(Job) Count the rows below that contain the string "region", and reply with only that number.

_ _ _ _

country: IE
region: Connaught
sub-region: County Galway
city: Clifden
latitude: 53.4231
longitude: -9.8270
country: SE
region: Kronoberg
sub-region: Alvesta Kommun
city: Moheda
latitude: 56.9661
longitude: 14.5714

_ _ _ _

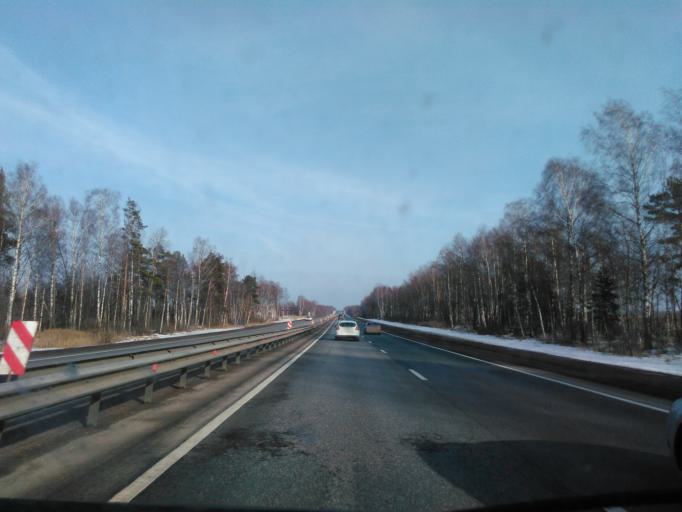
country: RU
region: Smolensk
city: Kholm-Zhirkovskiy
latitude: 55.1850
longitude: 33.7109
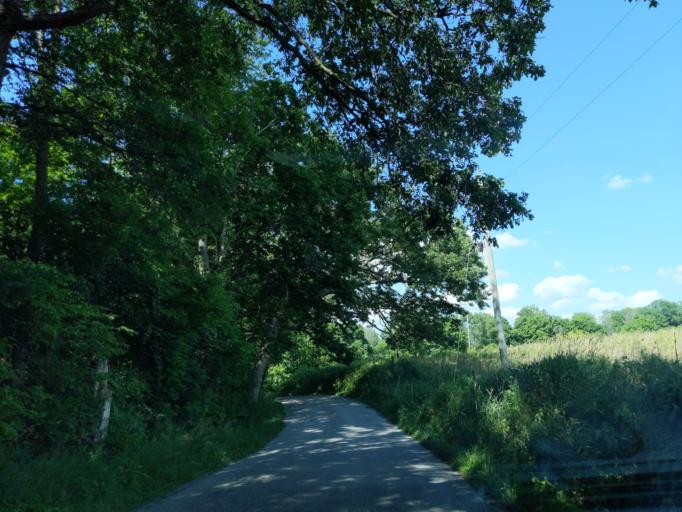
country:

_ _ _ _

(Written answer) 5